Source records

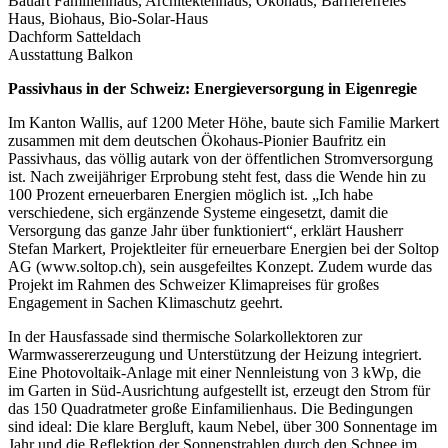
Bauart
Familienhaus, Architektenhaus, Ökohaus, Barrierefreies
Haus, Biohaus, Bio-Solar-Haus
Dachform
Satteldach
Ausstattung
Balkon
Passivhaus in der Schweiz: Energieversorgung in Eigenregie
Im Kanton Wallis, auf 1200 Meter Höhe, baute sich Familie Markert
zusammen mit dem deutschen Ökohaus-Pionier Baufritz ein
Passivhaus, das völlig autark von der öffentlichen Stromversorgung
ist. Nach zweijähriger Erprobung steht fest, dass die Wende hin zu
100 Prozent erneuerbaren Energien möglich ist. „Ich habe
verschiedene, sich ergänzende Systeme eingesetzt, damit die
Versorgung das ganze Jahr über funktioniert“, erklärt Hausherr
Stefan Markert, Projektleiter für erneuerbare Energien bei der Soltop
AG (www.soltop.ch), sein ausgefeiltes Konzept. Zudem wurde das
Projekt im Rahmen des Schweizer Klimapreises für großes
Engagement in Sachen Klimaschutz geehrt.
In der Hausfassade sind thermische Solarkollektoren zur
Warmwassererzeugung und Unterstützung der Heizung integriert.
Eine Photovoltaik-Anlage mit einer Nennleistung von 3 kWp, die
im Garten in Süd-Ausrichtung aufgestellt ist, erzeugt den Strom für
das 150 Quadratmeter große Einfamilienhaus. Die Bedingungen
sind ideal: Die klare Bergluft, kaum Nebel, über 300 Sonnentage im
Jahr und die Reflektion der Sonnenstrahlen durch den Schnee im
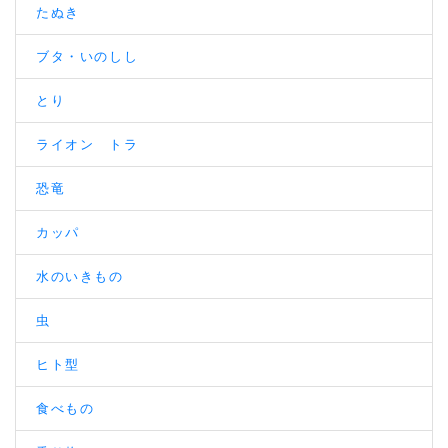
たぬき
ブタ・いのしし
とり
ライオン トラ
恐竜
カッパ
水のいきもの
虫
ヒト型
食べもの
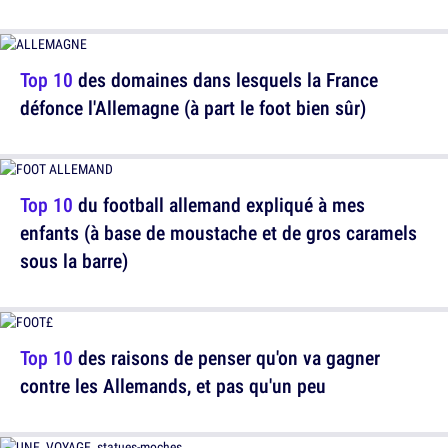
Top 10
des domaines dans lesquels la France
défonce l'Allemagne (à part le foot bien sûr)
Top 10
du football allemand expliqué à mes
enfants (à base de moustache et de gros caramels
sous la barre)
Top 10
des raisons de penser qu'on va gagner
contre les Allemands, et pas qu'un peu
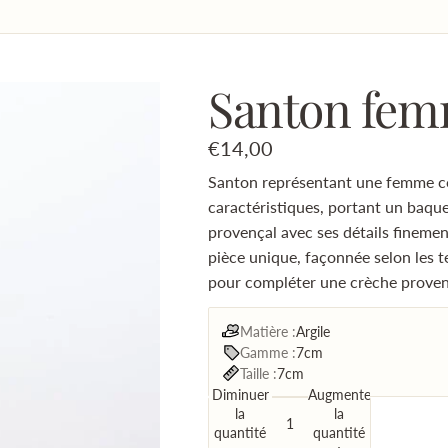
Santon fem
€14,00
Santon représentant une femme cor
caractéristiques, portant un baquet
provençal avec ses détails finemen
pièce unique, façonnée selon les t
pour compléter une crèche provenç
Matière :
Argile
Gamme :
7cm
Taille :
7cm
Diminuer
Augmenter
la
la
quantité
quantité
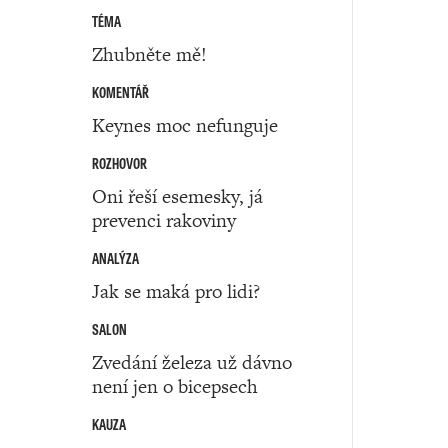
TÉMA
Zhubněte mě!
KOMENTÁŘ
Keynes moc nefunguje
ROZHOVOR
Oni řeší esemesky, já
prevenci rakoviny
ANALÝZA
Jak se maká pro lidi?
SALON
Zvedání železa už dávno
není jen o bicepsech
KAUZA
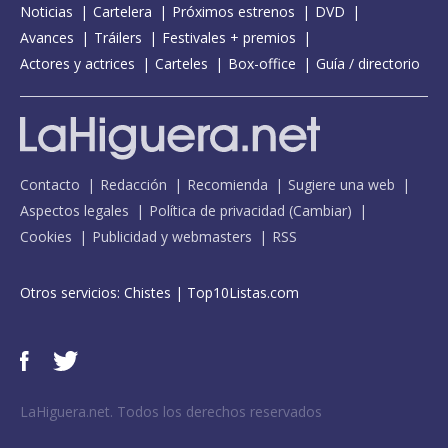
Noticias
Cartelera
Próximos estrenos
DVD
Avances
Tráilers
Festivales + premios
Actores y actrices
Carteles
Box-office
Guía / directorio
Contacto
Redacción
Recomienda
Sugiere una web
Aspectos legales
Política de privacidad
(
Cambiar
)
Cookies
Publicidad y webmasters
RSS
Otros servicios:
Chistes
|
Top10Listas.com
LaHiguera.net. Todos los derechos reservados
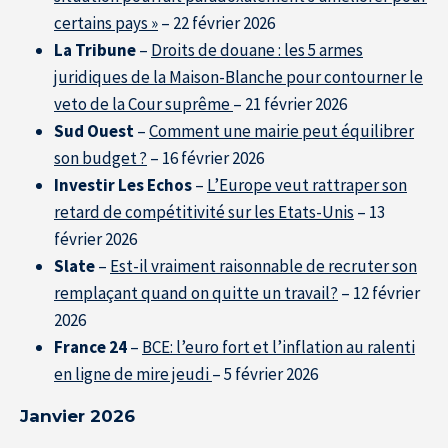
certains pays »
– 22 février 2026
La Tribune
–
Droits de douane : les 5 armes
juridiques de la Maison-Blanche pour contourner le
veto de la Cour suprême
– 21 février 2026
Sud Ouest
–
Comment une mairie peut équilibrer
son budget ?
– 16 février 2026
Investir Les Echos
–
L’Europe veut rattraper son
retard de compétitivité sur les Etats-Unis
– 13
février 2026
Slate
–
Est-il vraiment raisonnable de recruter son
remplaçant quand on quitte un travail?
– 12 février
2026
France 24
–
BCE: l’euro fort et l’inflation au ralenti
À propos de l’IÉSEG
en ligne de mire jeudi
– 5 février 2026
Janvier 2026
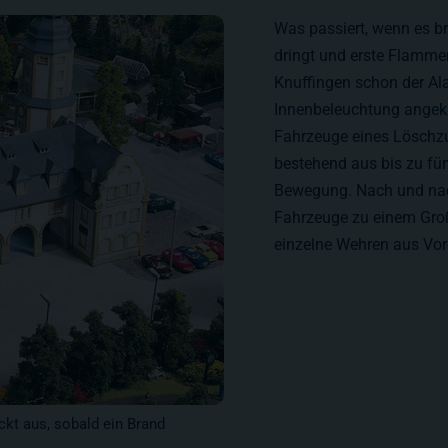
Was passiert, wenn es 
dringt und erste Flammen
Knuffingen schon der Ala
Innenbeleuchtung angekni
Fahrzeuge eines Löschzug
bestehend aus bis zu fün
Bewegung. Nach und nac
Fahrzeuge zu einem Gro
einzelne Wehren aus Vor
ckt aus, sobald ein Brand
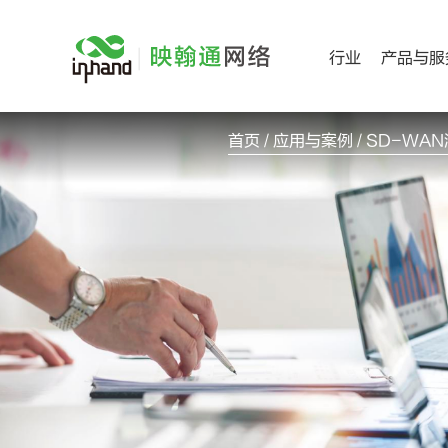
跳
过
行业
产品与服
内
容
首页
/
应用与案例
/ SD-W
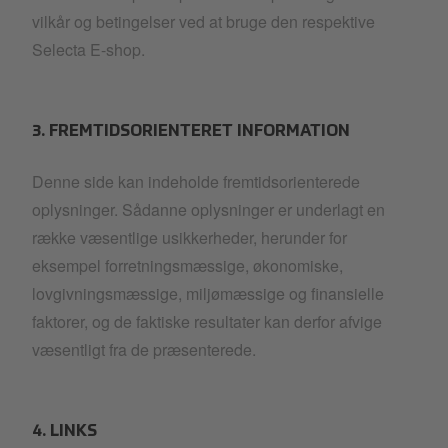
vilkår og betingelser ved at bruge den respektive
Selecta E-shop.
3. FREMTIDSORIENTERET INFORMATION
Denne side kan indeholde fremtidsorienterede
oplysninger. Sådanne oplysninger er underlagt en
række væsentlige usikkerheder, herunder for
eksempel forretningsmæssige, økonomiske,
lovgivningsmæssige, miljømæssige og finansielle
faktorer, og de faktiske resultater kan derfor afvige
væsentligt fra de præsenterede.
4. LINKS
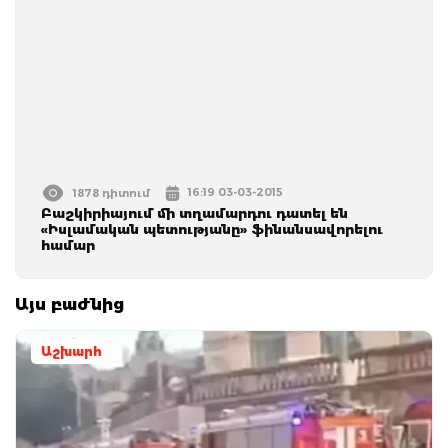
16:19 03-03-2015
1878 դիտում
Բաշկիրիայում մի տղամարդու դատել են
«Իսլամական պետությանը» ֆինանսավորելու
համար
Այս բաժնից
Աշխարհ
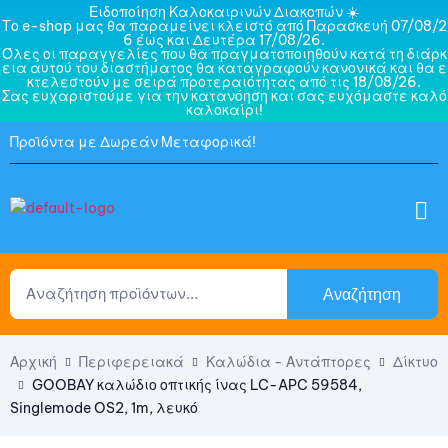
Ειδοποίηση Καλοκαιρινών Διακοπών ☀️
Το e-shop μας θα παραμείνει κλειστό από Παρασκευή 07/08/2
6 έως και Δευτέρα 17/08/26.
Όλες οι παραγγελίες που θα πραγματοποιηθούν κατά τη διάρκ
εια αυτού του διαστήματος θα καταγραφούν κανονικά και θα ε
κτελεστούν με σειρά προτεραιότητας από τις 18/08/26.
Σας ευχαριστούμε για την κατανόηση και σας ευχόμαστε καλό
καλοκαίρι!
Προϊόντα με Δωρεάν Μεταφορικά!
Αναζήτηση
Αρχική
Περιφερειακά
Καλώδια - Αντάπτορες
Δίκτυο
GOOBAY καλώδιο οπτικής ίνας LC-APC 59584,
Singlemode OS2, 1m, λευκό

The problem:
Return each entry exactly as it stands above, apart from any images.

Answer below:
Bauart
Familienhaus, Architektenhaus, Ökohaus, Barrierefreies
Haus, Biohaus, Bio-Solar-Haus
Dachform
Satteldach
Ausstattung
Balkon
Passivhaus in der Schweiz: Energieversorgung in Eigenregie
Im Kanton Wallis, auf 1200 Meter Höhe, baute sich Familie Markert
zusammen mit dem deutschen Ökohaus-Pionier Baufritz ein
Passivhaus, das völlig autark von der öffentlichen Stromversorgung
ist. Nach zweijähriger Erprobung steht fest, dass die Wende hin zu
100 Prozent erneuerbaren Energien möglich ist. „Ich habe
verschiedene, sich ergänzende Systeme eingesetzt, damit die
Versorgung das ganze Jahr über funktioniert“, erklärt Hausherr
Stefan Markert, Projektleiter für erneuerbare Energien bei der Soltop
AG (www.soltop.ch), sein ausgefeiltes Konzept. Zudem wurde das
Projekt im Rahmen des Schweizer Klimapreises für großes
Engagement in Sachen Klimaschutz geehrt.
In der Hausfassade sind thermische Solarkollektoren zur
Warmwassererzeugung und Unterstützung der Heizung integriert.
Eine Photovoltaik-Anlage mit einer Nennleistung von 3 kWp, die
im Garten in Süd-Ausrichtung aufgestellt ist, erzeugt den Strom für
das 150 Quadratmeter große Einfamilienhaus. Die Bedingungen
sind ideal: Die klare Bergluft, kaum Nebel, über 300 Sonnentage im
Jahr und die Reflektion der Sonnenstrahlen durch den Schnee im
たぬき
ブタ・いのしし
とり
ライオン トラ
恐竜
カッパ
水のいきもの
虫
ヒト型
食べもの
Top 10
des domaines dans lesquels la France
défonce l'Allemagne (à part le foot bien sûr)
Top 10
du football allemand expliqué à mes
enfants (à base de moustache et de gros caramels
sous la barre)
Top 10
des raisons de penser qu'on va gagner
contre les Allemands, et pas qu'un peu
Santon fem
€14,00
Santon représentant une femme cor
caractéristiques, portant un baquet
provençal avec ses détails finemen
pièce unique, façonnée selon les t
pour compléter une crèche provenç
Matière :
Argile
Gamme :
7cm
Taille :
7cm
Diminuer
Augmenter
la
la
quantité
quantité
TÉMA
Zhubněte mě!
KOMENTÁŘ
Keynes moc nefunguje
ROZHOVOR
Oni řeší esemesky, já
prevenci rakoviny
ANALÝZA
Jak se maká pro lidi?
SALON
Zvedání železa už dávno
není jen o bicepsech
KAUZA
Noticias
Cartelera
Próximos estrenos
DVD
Avances
Tráilers
Festivales + premios
Actores y actrices
Carteles
Box-office
Guía / directorio
Contacto
Redacción
Recomienda
Sugiere una web
Aspectos legales
Política de privacidad
(
Cambiar
)
Cookies
Publicidad y webmasters
RSS
Otros servicios:
Chistes
|
Top10Listas.com
LaHiguera.net. Todos los derechos reservados
certains pays »
– 22 février 2026
La Tribune
–
Droits de douane : les 5 armes
juridiques de la Maison-Blanche pour contourner le
veto de la Cour suprême
– 21 février 2026
Sud Ouest
–
Comment une mairie peut équilibrer
son budget ?
– 16 février 2026
Investir Les Echos
–
L’Europe veut rattraper son
retard de compétitivité sur les Etats-Unis
– 13
février 2026
Slate
–
Est-il vraiment raisonnable de recruter son
remplaçant quand on quitte un travail?
– 12 février
2026
France 24
–
BCE: l’euro fort et l’inflation au ralenti
À propos de l’IÉSEG
en ligne de mire jeudi
– 5 février 2026
Janvier 2026
Was passiert, wenn es 
dringt und erste Flammen
Knuffingen schon der Ala
Innenbeleuchtung angekni
Fahrzeuge eines Löschzug
bestehend aus bis zu fün
Bewegung. Nach und nac
Fahrzeuge zu einem Gro
einzelne Wehren aus Vor
ckt aus, sobald ein Brand
跳
过
行业
产品与服
内
容
首页
/
应用与案例
/ SD-W
vilkår og betingelser ved at bruge den respektive
Selecta E-shop.
3. FREMTIDSORIENTERET INFORMATION
Denne side kan indeholde fremtidsorienterede
oplysninger. Sådanne oplysninger er underlagt en
række væsentlige usikkerheder, herunder for
eksempel forretningsmæssige, økonomiske,
lovgivningsmæssige, miljømæssige og finansielle
faktorer, og de faktiske resultater kan derfor afvige
væsentligt fra de præsenterede.
4. LINKS
16:19 03-03-2015
1878 դիտում
Բաշկիրիայում մի տղամարդու դատել են
«Իսլամական պետությանը» ֆինանսավորելու
համար
Այս բաժնից
Աշխարհ
Ειδοποίηση Καλοκαιρινών Διακοπών ☀️
Το e-shop μας θα παραμείνει κλειστό από Παρασκευή 07/08/2
6 έως και Δευτέρα 17/08/26.
Όλες οι παραγγελίες που θα πραγματοποιηθούν κατά τη διάρκ
εια αυτού του διαστήματος θα καταγραφούν κανονικά και θα ε
κτελεστούν με σειρά προτεραιότητας από τις 18/08/26.
Σας ευχαριστούμε για την κατανόηση και σας ευχόμαστε καλό
καλοκαίρι!
Προϊόντα με Δωρεάν Μεταφορικά!
Αναζήτηση
Αρχική
Περιφερειακά
Καλώδια - Αντάπτορες
Δίκτυο
GOOBAY καλώδιο οπτικής ίνας LC-APC 59584,
Singlemode OS2, 1m, λευκό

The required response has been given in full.